Entries taken from a collection:
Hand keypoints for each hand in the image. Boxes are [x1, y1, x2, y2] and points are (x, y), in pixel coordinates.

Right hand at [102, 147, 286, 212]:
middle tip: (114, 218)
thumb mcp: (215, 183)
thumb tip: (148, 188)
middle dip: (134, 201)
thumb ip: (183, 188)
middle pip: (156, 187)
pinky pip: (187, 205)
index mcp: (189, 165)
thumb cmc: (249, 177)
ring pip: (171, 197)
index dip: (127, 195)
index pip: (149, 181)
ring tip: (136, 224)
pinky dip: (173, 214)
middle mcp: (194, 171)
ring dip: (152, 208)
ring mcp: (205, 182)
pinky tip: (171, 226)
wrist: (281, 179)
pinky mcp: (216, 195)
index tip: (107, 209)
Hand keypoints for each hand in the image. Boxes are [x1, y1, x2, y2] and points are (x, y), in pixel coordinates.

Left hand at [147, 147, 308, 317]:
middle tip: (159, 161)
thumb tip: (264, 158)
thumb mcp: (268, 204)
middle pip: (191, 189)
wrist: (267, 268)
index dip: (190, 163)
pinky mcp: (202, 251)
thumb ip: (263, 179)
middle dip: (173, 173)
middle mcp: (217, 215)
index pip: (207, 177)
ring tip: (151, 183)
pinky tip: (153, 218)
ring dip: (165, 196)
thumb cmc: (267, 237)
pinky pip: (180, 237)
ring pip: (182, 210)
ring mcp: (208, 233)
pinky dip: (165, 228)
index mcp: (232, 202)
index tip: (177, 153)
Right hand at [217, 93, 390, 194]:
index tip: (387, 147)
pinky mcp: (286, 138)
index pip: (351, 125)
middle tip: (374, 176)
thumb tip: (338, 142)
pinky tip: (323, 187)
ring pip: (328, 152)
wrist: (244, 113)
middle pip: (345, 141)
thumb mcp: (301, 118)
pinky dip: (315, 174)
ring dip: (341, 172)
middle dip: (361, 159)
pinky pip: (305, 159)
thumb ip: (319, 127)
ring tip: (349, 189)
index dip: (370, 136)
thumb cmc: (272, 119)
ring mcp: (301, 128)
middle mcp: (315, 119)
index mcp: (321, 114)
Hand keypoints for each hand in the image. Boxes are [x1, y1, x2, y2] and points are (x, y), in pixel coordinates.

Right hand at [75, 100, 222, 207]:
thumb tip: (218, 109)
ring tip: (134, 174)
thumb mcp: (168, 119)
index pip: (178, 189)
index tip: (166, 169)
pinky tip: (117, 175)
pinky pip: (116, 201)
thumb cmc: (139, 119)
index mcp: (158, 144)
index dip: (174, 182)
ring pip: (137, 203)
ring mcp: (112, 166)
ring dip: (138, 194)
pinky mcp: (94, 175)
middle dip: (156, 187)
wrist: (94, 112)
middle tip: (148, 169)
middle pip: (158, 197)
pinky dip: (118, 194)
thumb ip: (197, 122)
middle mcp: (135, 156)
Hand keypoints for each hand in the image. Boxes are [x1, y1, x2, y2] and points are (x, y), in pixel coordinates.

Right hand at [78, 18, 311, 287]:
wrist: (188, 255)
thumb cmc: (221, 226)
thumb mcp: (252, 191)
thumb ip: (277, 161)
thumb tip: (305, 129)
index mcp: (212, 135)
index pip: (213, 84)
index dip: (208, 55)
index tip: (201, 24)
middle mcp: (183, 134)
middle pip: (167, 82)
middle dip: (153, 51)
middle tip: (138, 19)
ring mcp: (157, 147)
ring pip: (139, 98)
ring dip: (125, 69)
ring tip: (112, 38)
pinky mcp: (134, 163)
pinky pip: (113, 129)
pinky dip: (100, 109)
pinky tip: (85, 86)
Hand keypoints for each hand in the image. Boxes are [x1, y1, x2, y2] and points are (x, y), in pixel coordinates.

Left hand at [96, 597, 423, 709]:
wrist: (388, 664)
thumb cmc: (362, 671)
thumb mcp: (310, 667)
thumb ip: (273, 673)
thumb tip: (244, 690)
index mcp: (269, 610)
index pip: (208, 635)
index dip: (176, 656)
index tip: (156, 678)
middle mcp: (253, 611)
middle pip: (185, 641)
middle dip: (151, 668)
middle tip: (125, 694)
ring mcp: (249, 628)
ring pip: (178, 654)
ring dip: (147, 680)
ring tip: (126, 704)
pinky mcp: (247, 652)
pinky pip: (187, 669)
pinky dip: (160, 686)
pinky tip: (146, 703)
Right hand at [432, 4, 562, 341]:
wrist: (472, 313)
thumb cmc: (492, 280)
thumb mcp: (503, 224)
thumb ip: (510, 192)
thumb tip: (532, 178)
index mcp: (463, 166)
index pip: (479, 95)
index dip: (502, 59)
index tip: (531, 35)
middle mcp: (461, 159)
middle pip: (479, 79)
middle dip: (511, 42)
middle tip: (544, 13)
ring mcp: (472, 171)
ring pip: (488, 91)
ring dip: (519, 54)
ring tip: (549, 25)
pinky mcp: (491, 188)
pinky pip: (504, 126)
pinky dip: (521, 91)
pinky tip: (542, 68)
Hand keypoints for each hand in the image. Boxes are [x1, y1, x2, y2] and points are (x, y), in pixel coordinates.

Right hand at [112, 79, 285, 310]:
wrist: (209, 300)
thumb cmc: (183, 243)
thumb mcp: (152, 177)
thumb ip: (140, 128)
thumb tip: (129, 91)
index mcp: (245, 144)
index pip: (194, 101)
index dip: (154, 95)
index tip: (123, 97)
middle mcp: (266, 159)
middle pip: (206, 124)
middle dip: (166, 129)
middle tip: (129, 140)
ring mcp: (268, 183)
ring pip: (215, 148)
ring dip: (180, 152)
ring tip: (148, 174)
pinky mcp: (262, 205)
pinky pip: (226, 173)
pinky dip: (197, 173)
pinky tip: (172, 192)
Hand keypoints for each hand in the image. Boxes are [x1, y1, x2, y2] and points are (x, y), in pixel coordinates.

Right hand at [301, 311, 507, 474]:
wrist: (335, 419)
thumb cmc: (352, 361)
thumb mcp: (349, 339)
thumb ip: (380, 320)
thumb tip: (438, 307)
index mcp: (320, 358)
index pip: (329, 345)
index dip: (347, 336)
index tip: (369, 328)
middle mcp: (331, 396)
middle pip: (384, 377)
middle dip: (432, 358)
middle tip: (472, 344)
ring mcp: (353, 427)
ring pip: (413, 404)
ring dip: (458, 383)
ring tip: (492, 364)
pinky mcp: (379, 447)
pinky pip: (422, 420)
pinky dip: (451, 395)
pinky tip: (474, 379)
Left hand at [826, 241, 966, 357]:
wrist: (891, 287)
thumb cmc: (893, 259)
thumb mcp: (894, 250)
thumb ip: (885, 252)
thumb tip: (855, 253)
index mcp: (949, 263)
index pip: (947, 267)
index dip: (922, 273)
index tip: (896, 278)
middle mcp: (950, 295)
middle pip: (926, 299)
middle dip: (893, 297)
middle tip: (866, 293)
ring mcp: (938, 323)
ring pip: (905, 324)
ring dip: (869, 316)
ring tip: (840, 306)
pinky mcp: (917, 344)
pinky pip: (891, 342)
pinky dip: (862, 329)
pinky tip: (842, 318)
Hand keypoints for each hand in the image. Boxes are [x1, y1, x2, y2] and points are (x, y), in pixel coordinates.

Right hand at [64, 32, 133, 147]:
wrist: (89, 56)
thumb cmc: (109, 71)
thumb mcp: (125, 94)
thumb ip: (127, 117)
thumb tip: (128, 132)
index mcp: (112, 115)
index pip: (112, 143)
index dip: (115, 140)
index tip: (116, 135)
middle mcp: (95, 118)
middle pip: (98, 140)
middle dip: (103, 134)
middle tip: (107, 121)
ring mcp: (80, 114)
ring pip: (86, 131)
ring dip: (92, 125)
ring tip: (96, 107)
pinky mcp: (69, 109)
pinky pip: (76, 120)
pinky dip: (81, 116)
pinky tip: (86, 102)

Activity:
Repeat every record above. Each one must match exactly.

Solution for this exercise:
Hand keypoints for each hand in the image. Boxes are [x1, y1, x2, y2] and points are (x, y), in pixel coordinates.

Right hand at [102, 147, 286, 212]:
middle tip: (114, 218)
thumb mcp: (215, 183)
thumb tip: (148, 188)
middle dip: (134, 201)
thumb ip: (183, 188)
middle pip: (156, 187)
pinky pip: (187, 205)
index mcp: (189, 165)
thumb cmc: (249, 177)
ring pip: (171, 197)
index dip: (127, 195)
index pip: (149, 181)
ring tip: (136, 224)
pinky dip: (173, 214)
middle mcp: (194, 171)
ring dip: (152, 208)
ring mcp: (205, 182)
pinky tip: (171, 226)
wrist: (281, 179)
pinky mcp: (216, 195)
index tip: (107, 209)
Hand keypoints for each hand in the image. Boxes are [x1, y1, x2, y2] and points are (x, y), in pixel coordinates.

Left hand at [147, 147, 308, 317]:
middle tip: (159, 161)
thumb tip: (264, 158)
thumb mcp: (268, 204)
middle pip: (191, 189)
wrist: (267, 268)
index dip: (190, 163)
pinky mcp: (202, 251)
thumb ip: (263, 179)
middle dip: (173, 173)
middle mcp: (217, 215)
index pip: (207, 177)
ring tip: (151, 183)
pinky tip: (153, 218)
ring dip: (165, 196)
thumb cmc: (267, 237)
pinky pip: (180, 237)
ring pip: (182, 210)
ring mcp: (208, 233)
pinky dip: (165, 228)
index mcp: (232, 202)
index tip: (177, 153)
Right hand at [217, 93, 390, 194]:
index tip: (387, 147)
pinky mcp: (286, 138)
index pip: (351, 125)
middle tip: (374, 176)
thumb tip: (338, 142)
pinky tip: (323, 187)
ring pip: (328, 152)
wrist: (244, 113)
middle pip: (345, 141)
thumb mcp: (301, 118)
pinky dip: (315, 174)
ring dip: (341, 172)
middle dip: (361, 159)
pinky pip: (305, 159)
thumb ip: (319, 127)
ring tip: (349, 189)
index dip: (370, 136)
thumb cmc: (272, 119)
ring mcp: (301, 128)
middle mcp: (315, 119)
index mcp: (321, 114)
Hand keypoints for each hand in the image. Boxes are [x1, y1, x2, y2] and points are (x, y), in pixel coordinates.

Right hand at [75, 100, 222, 207]:
thumb tip: (218, 109)
ring tip: (134, 174)
thumb mcp: (168, 119)
index pip: (178, 189)
index tip: (166, 169)
pinky tip: (117, 175)
pinky pip: (116, 201)
thumb cmc: (139, 119)
index mcp: (158, 144)
index dip: (174, 182)
ring pip: (137, 203)
ring mcp: (112, 166)
ring dip: (138, 194)
pinky mcp: (94, 175)
middle dip: (156, 187)
wrist: (94, 112)
middle tip: (148, 169)
middle pip: (158, 197)
pinky dip: (118, 194)
thumb ip: (197, 122)
middle mcp: (135, 156)
Hand keypoints for each hand in the image. Boxes are [x1, y1, x2, y2] and points are (x, y), in pixel coordinates.

Right hand at [78, 18, 311, 287]:
wrist: (188, 255)
thumb cmc: (221, 226)
thumb mcp: (252, 191)
thumb ip: (277, 161)
thumb tip: (305, 129)
index mcp: (212, 135)
index pip: (213, 84)
index dip: (208, 55)
index tip: (201, 24)
middle mcp: (183, 134)
middle pip: (167, 82)
middle dip: (153, 51)
middle tip: (138, 19)
ring mcp: (157, 147)
ring pip: (139, 98)
ring dip: (125, 69)
ring tip: (112, 38)
pinky mcp: (134, 163)
pinky pip: (113, 129)
pinky dip: (100, 109)
pinky tip: (85, 86)
Hand keypoints for each hand in the image. Boxes are [x1, y1, x2, y2] and points are (x, y), in pixel coordinates.

Left hand at [96, 597, 423, 709]:
wrist: (388, 664)
thumb cmc: (362, 671)
thumb mcp: (310, 667)
thumb ip: (273, 673)
thumb tip: (244, 690)
index mcp: (269, 610)
index pip: (208, 635)
index dip: (176, 656)
index tip: (156, 678)
middle mcp: (253, 611)
middle pip: (185, 641)
middle dip: (151, 668)
middle tip: (125, 694)
ring mcp: (249, 628)
ring pip: (178, 654)
ring dip: (147, 680)
ring tip: (126, 704)
pinky mcp: (247, 652)
pinky pip: (187, 669)
pinky dip: (160, 686)
pinky tip: (146, 703)
Right hand at [432, 4, 562, 341]:
wrist: (472, 313)
thumb cmc: (492, 280)
thumb mcp: (503, 224)
thumb ip: (510, 192)
thumb tip: (532, 178)
index mcp: (463, 166)
index pip: (479, 95)
index dip: (502, 59)
index tip: (531, 35)
middle mcp: (461, 159)
middle pip: (479, 79)
middle dip: (511, 42)
middle tip: (544, 13)
ring mcp: (472, 171)
ring pip: (488, 91)
ring dip: (519, 54)
ring tip: (549, 25)
pinky mcp: (491, 188)
pinky pip: (504, 126)
pinky dip: (521, 91)
pinky tip: (542, 68)
Hand keypoints for each hand in the image. Boxes are [x1, y1, x2, y2] and points are (x, y), in pixel coordinates.

Right hand at [112, 79, 285, 310]:
wrist: (209, 300)
thumb cmc: (183, 243)
thumb mcp: (152, 177)
thumb ip: (140, 128)
thumb tip: (129, 91)
index mcp: (245, 144)
index pip: (194, 101)
index dip: (154, 95)
index tip: (123, 97)
middle mcp: (266, 159)
middle pip: (206, 124)
middle dip: (166, 129)
middle tip: (129, 140)
ring mcp: (268, 183)
ring pip: (215, 148)
ring dip: (180, 152)
ring tip: (148, 174)
pinky mcp: (262, 205)
pinky pip: (226, 173)
pinky dip: (197, 173)
pinky tip: (172, 192)
Hand keypoints for each hand in the image. Boxes are [x1, y1, x2, y2] and points are (x, y), in pixel coordinates.

Right hand at [301, 311, 507, 474]:
wrist: (335, 419)
thumb cmc: (352, 361)
thumb mcp: (349, 339)
thumb ip: (380, 320)
thumb tip: (438, 307)
index mcp: (320, 358)
index pip: (329, 345)
index dip: (347, 336)
index tip: (369, 328)
middle mcp: (331, 396)
middle pip: (384, 377)
middle dip: (432, 358)
middle tip: (472, 344)
ring mcp: (353, 427)
ring pip: (413, 404)
ring dip: (458, 383)
ring tip: (492, 364)
pinky mcp: (379, 447)
pinky pip: (422, 420)
pinky dip: (451, 395)
pinky tip: (474, 379)
Left hand at [826, 241, 966, 357]:
wrist: (891, 287)
thumb cmc: (893, 259)
thumb mcp: (894, 250)
thumb ip: (885, 252)
thumb tip: (855, 253)
index mcp: (949, 263)
index pip: (947, 267)
index dip: (922, 273)
index tip: (896, 278)
middle mcp: (950, 295)
middle pip: (926, 299)
middle dip: (893, 297)
middle tip: (866, 293)
ring mcp: (938, 323)
ring pip: (905, 324)
ring dip: (869, 316)
ring tip: (840, 306)
pinky mcp: (917, 344)
pinky pip: (891, 342)
pinky dip: (862, 329)
pinky tip: (842, 318)
Hand keypoints for each hand in the image. Boxes are [x1, y1, x2, y2] and points are (x, y), in pixel coordinates.

Right hand at [64, 32, 133, 147]:
wrist: (89, 56)
thumb cmc: (109, 71)
thumb mcp: (125, 94)
thumb ip: (127, 117)
thumb tip: (128, 132)
index mcp: (112, 115)
index pip: (112, 143)
index dip: (115, 140)
index tip: (116, 135)
middle mcp: (95, 118)
middle pip: (98, 140)
middle dip: (103, 134)
middle tip: (107, 121)
ring mcp: (80, 114)
ring pip: (86, 131)
ring dip: (92, 125)
ring tip: (96, 107)
pinky mcp: (69, 109)
pinky pip: (76, 120)
pinky dip: (81, 116)
pinky tip: (86, 102)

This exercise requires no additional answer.